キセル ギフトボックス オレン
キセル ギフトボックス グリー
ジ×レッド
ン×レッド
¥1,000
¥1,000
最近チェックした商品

* * * * *

Set the data down again in full. Keep it exact.

キセル ギフトボックス オレン
キセル ギフトボックス グリー
ジ×レッド
ン×レッド
¥1,000
¥1,000
最近チェックした商品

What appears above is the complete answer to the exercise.